- EXERCISE
Render every one of the rows below as a Markdown table with the columns No. and Line. Number each nonblank line in order and leave out the blank lines.

**** RECORDS FOR THE TASK

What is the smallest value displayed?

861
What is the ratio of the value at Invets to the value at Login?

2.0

********

- ANSWER SPACE
| No. | Line |
|---|---|
| 1 | What is the smallest value displayed? |
| 2 | 861 |
| 3 | What is the ratio of the value at Invets to the value at Login? |
| 4 | 2.0 |